In the wake of Friday’s employment statistics showing the largest jump in non-farm payroll since April 2000, John Kerry said the job creation was “welcome news for America’s workers.”
“I hope it continues,” said Kerry. Does anyone believe him?
The sluggish payroll survey, after all, was the economic indicator that Democrats had clung to like a security blanket to pronounce President Bush’s economic policies a failure. Since last May, when the tax cut was passed, the Dow is up about 20% and the NASDAQ up about 30%. Unemployment dropped from 6.1% in May to 5.7% as of last Friday’s release.
The unemployment figure comes from the household survey, where the Bureau of Labor Statistics calls people and asks about their state of employment. The payroll figure comes from a survey of companies. In September, the New York Federal Reserve released a study concluding that many firms had taken the recession as an opportunity to increase efficiency, and therefore the usual pattern of cyclical rehiring was disrupted: a huge portion of jobs that had been lost would not come back, and job growth would instead come from new and dynamic enterprises. It’s no surprise, then, that the payroll survey, which primarily consists of large and well-established firms, would lag behind the household survey.

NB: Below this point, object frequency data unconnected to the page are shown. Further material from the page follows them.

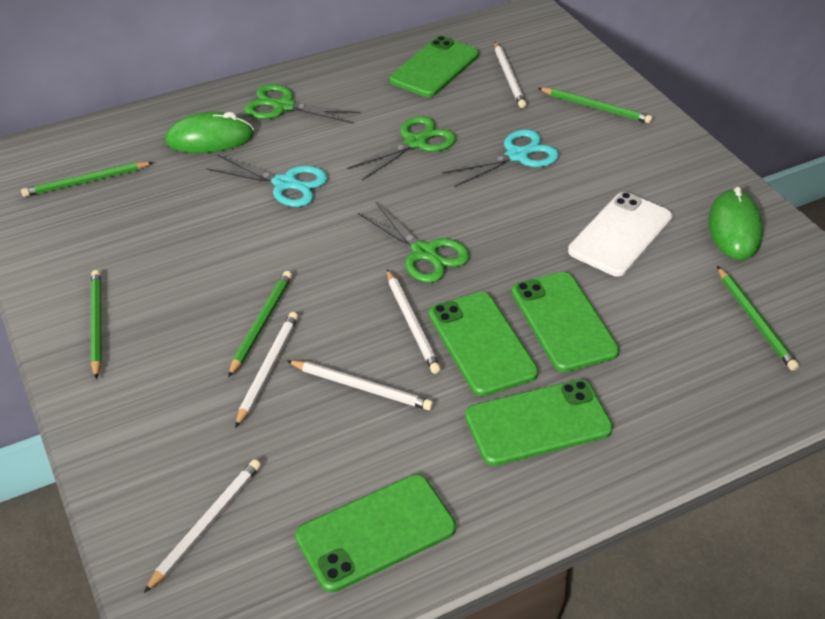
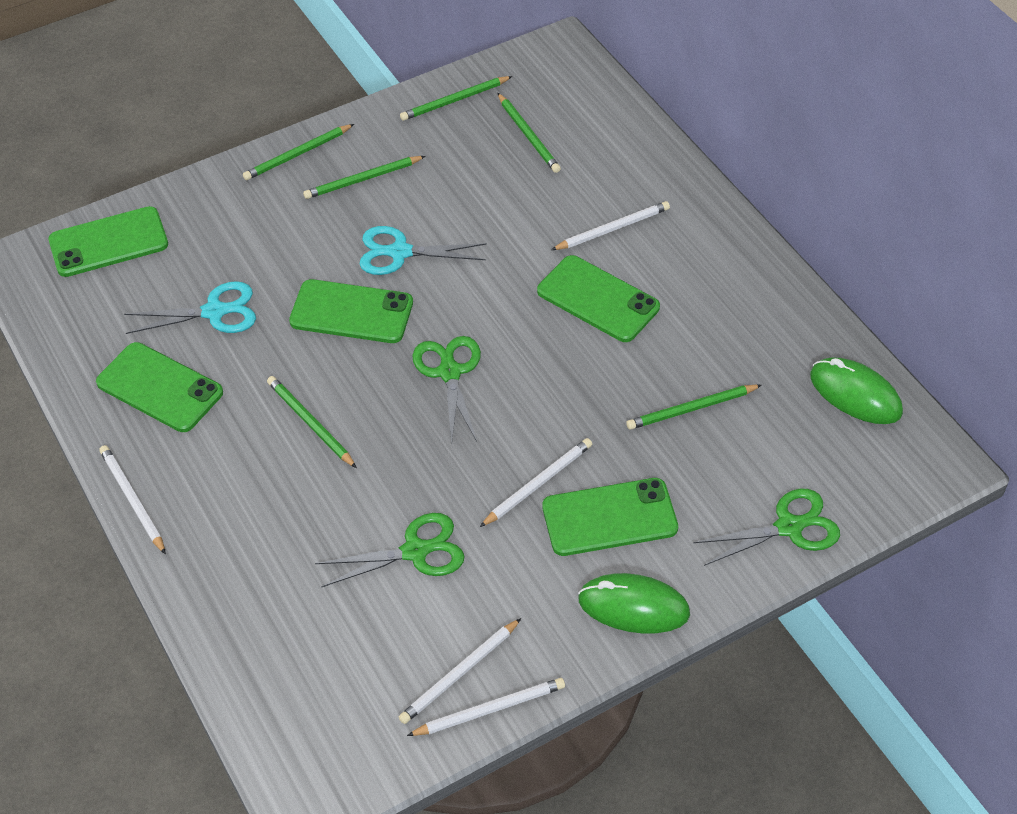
green pencil: [21,162,154,197] [91,270,102,379] [228,271,292,377] [538,88,653,124] [717,266,799,371] = 5 -> [243,124,354,180] [267,376,357,468] [303,156,425,199] [400,76,512,121] [498,93,561,173] [626,384,762,430] = 6
white phone: [568,192,673,277] = 1 -> none = 0

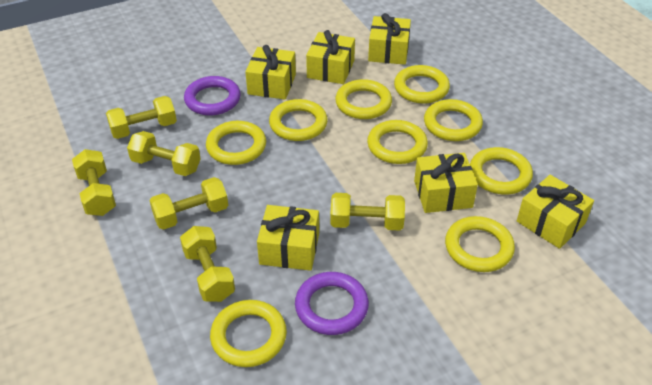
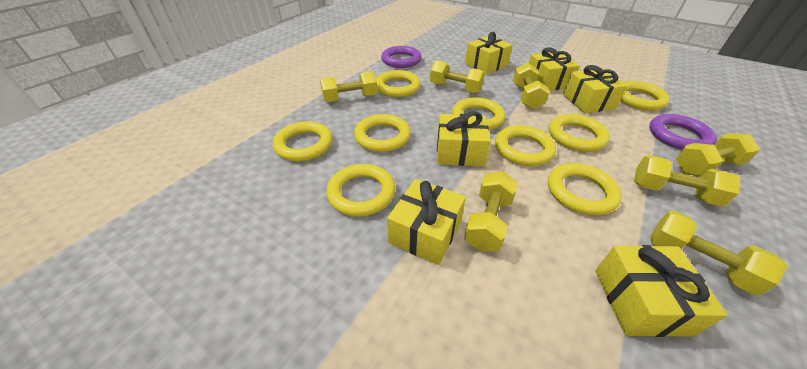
yellow dumbbell: [72,149,116,216] [106,96,177,139] [127,131,201,176] [149,177,228,230] [180,226,235,302] [330,193,405,231] = 6 -> [320,71,377,102] [430,60,485,94] [464,171,518,251] [513,63,550,109] [634,155,740,207] [650,211,787,295] [676,133,760,177] = 7

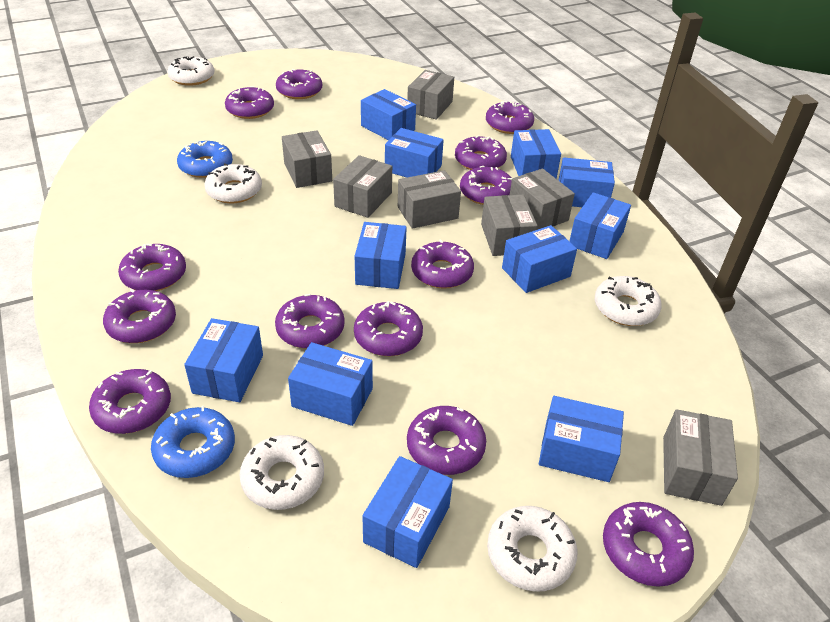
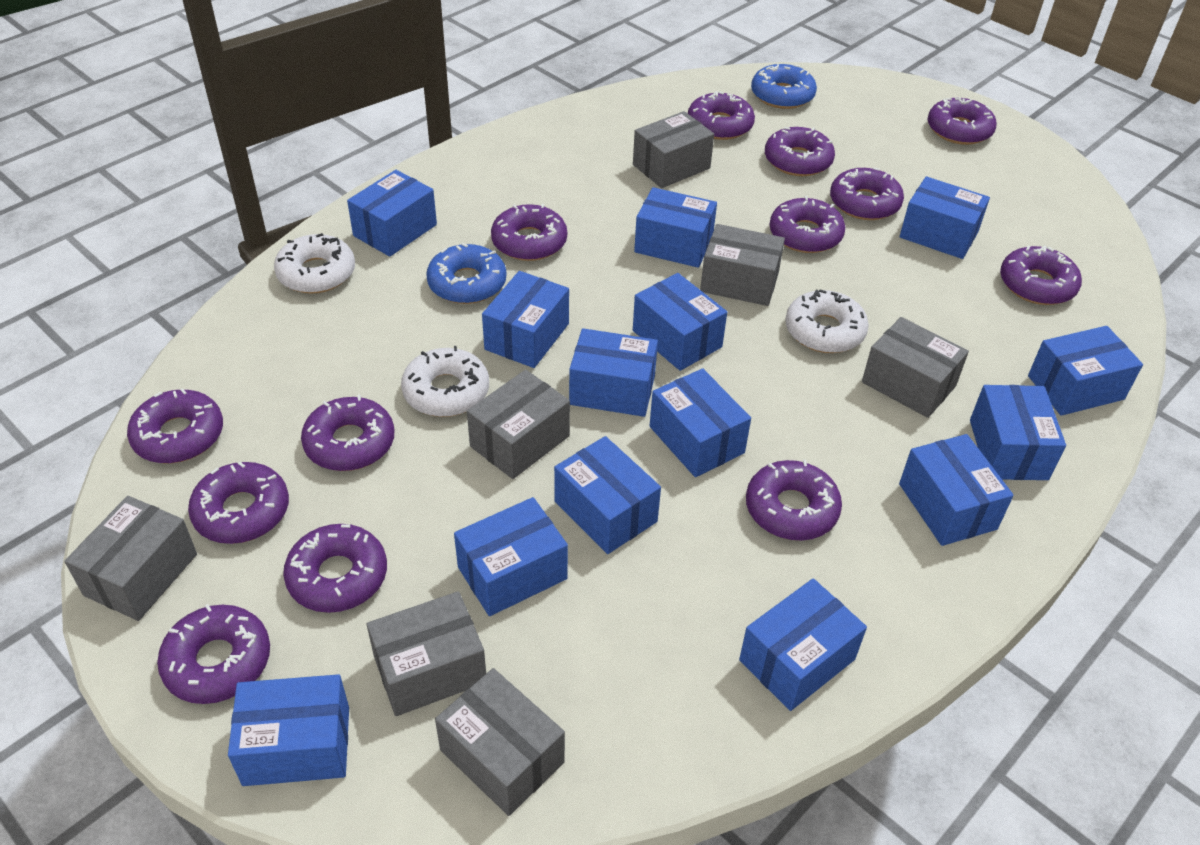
blue box: [184,318,263,402] [288,342,373,426] [355,222,407,289] [361,89,416,140] [362,456,453,568] [385,128,444,177] [502,225,577,293] [511,129,561,179] [539,396,624,482] [558,158,615,207] [569,192,631,259] = 11 -> [228,674,349,786] [347,170,437,257] [454,497,568,616] [482,271,569,368] [554,436,661,554] [569,328,658,417] [633,273,727,371] [634,187,717,268] [650,368,751,477] [739,578,867,711] [899,434,1014,546] [900,176,990,259] [970,385,1066,480] [1028,326,1143,416] = 14
white donut: [167,56,214,86] [204,163,262,203] [239,435,324,510] [487,506,577,592] [595,276,662,326] = 5 -> [274,233,355,294] [401,346,489,417] [785,289,869,353] = 3

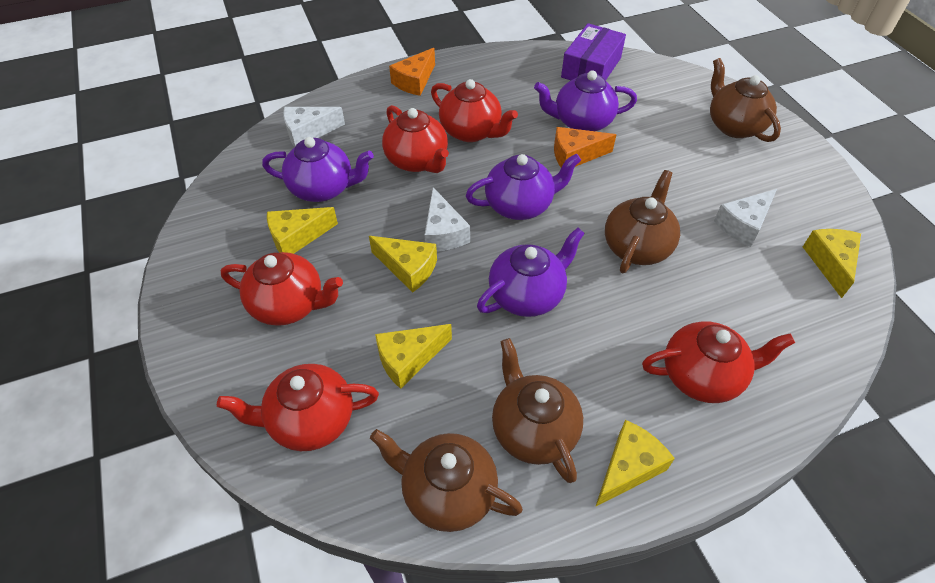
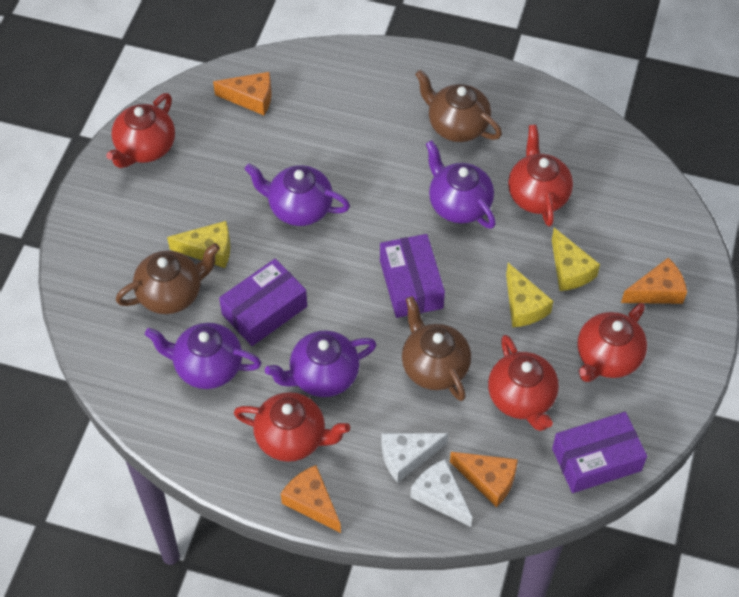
brown teapot: [370,429,523,532] [492,338,583,483] [605,170,680,273] [710,58,781,142] = 4 -> [116,243,220,314] [402,296,471,401] [415,70,502,142] = 3
orange cheese: [389,48,435,96] [554,127,616,168] = 2 -> [213,72,271,115] [281,465,341,533] [450,452,518,508] [621,257,687,304] = 4
purple box: [561,23,626,80] = 1 -> [219,259,307,346] [380,234,445,318] [552,412,647,493] = 3
white cheese: [283,107,345,147] [425,187,470,251] [714,189,777,247] = 3 -> [382,433,448,483] [410,459,472,527] = 2
yellow cheese: [267,207,338,254] [369,236,437,293] [375,324,452,389] [595,420,675,507] [803,229,861,298] = 5 -> [167,221,230,268] [506,263,553,327] [552,228,600,291] = 3

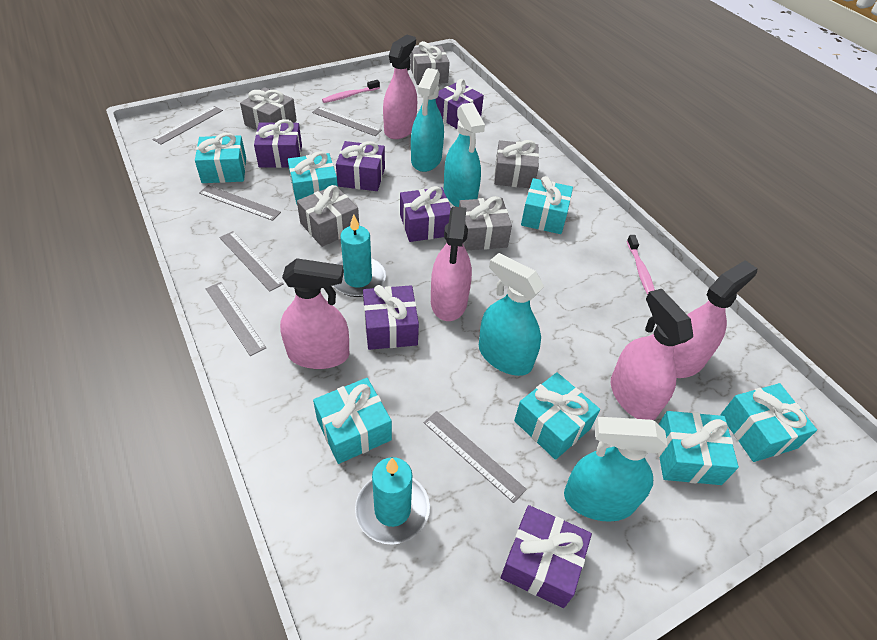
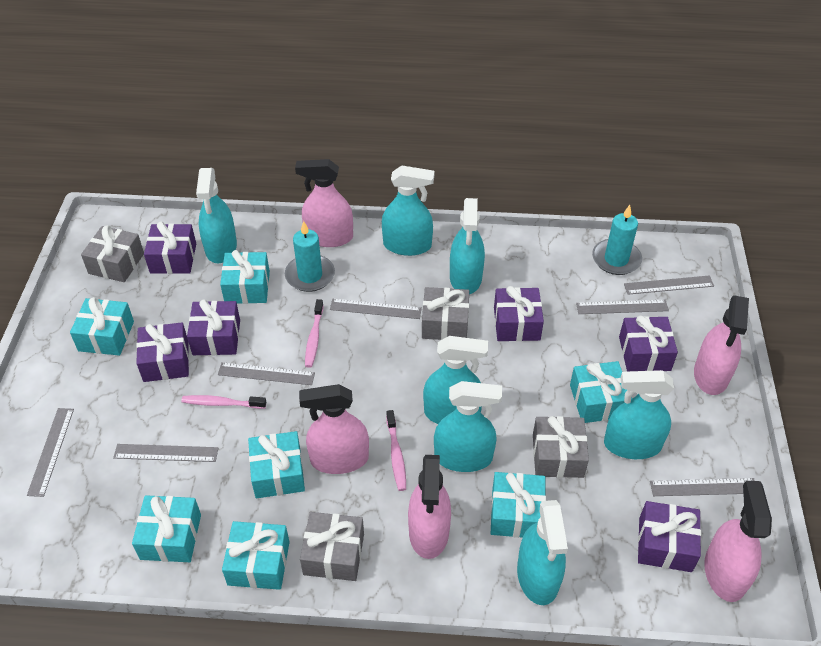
grey gift: [240,87,297,130] [297,185,359,247] [410,41,450,85] [459,196,512,251] [494,140,539,188] = 5 -> [81,225,144,282] [300,512,364,581] [422,287,469,340] [533,416,589,478] = 4
grey ruler: [152,106,223,145] [199,185,281,221] [206,282,266,356] [219,231,284,292] [312,107,382,136] [423,411,527,503] = 6 -> [27,408,74,497] [113,444,218,462] [218,362,315,385] [330,299,422,319] [576,300,669,314] [624,275,714,295] [650,478,755,496] = 7
pink toothbrush: [322,80,380,103] [627,235,655,295] = 2 -> [181,395,266,409] [305,299,324,368] [386,410,406,491] = 3
turquoise spray bottle: [411,68,444,172] [444,102,485,207] [479,253,544,376] [564,417,668,522] = 4 -> [196,168,237,263] [382,165,434,256] [423,336,488,424] [434,381,502,472] [450,198,485,294] [517,500,568,605] [604,370,674,459] = 7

A by-now well worn argument against the household survey is that it omits “discouraged workers” who have stopped looking for jobs and dropped out of the labor force. To the extent that that phenomenon was real, it has stopped and reversed itself: The household survey on Friday showed a growth in unemployment of one-tenth of one percent from February to March, and people entering or re-entering the workforce (call them encouraged workers) accounted for 98.4% of the increase.
Not only did 308,000 new jobs show up on the payroll survey for March, estimates for earlier months were revised upward for a total of 513,000 new jobs in the first quarter of this year (and 675,000 since the tax cut passed in May). At this rate, the proverbial two million jobs lost will have almost all returned by year’s end — most of them, of course, before election day.
Unemployment hasn’t moved an election since 1982, when it reached 10.8%. The first President Bush hemorrhaged votes in 1992 not where unemployment was particularly high, but where real estate prices had tanked. With half of Americans now holding stock, either directly or in retirement accounts, equity markets are probably more important, politically, than labor. But employment figures still pack a rhetorical punch, and Democrats have used them to great effect.
Now, though, John Kerry is reduced to arguing not that jobs aren’t coming back, but that no recovery is enough, and that the economic policies that he promises — which the National Taxpayers Union calculates now include $2.76 trillion in new spending over the next 10 years — will bring even more jobs even faster. Kerry’s economic critique will only strain credibility more and more as the months pass.
The conventional wisdom up until now seems to have been that the economy is a political liability for President Bush and congressional Republicans. That can no longer be assumed. With numbers like these, the GOP should not be afraid to go on offense.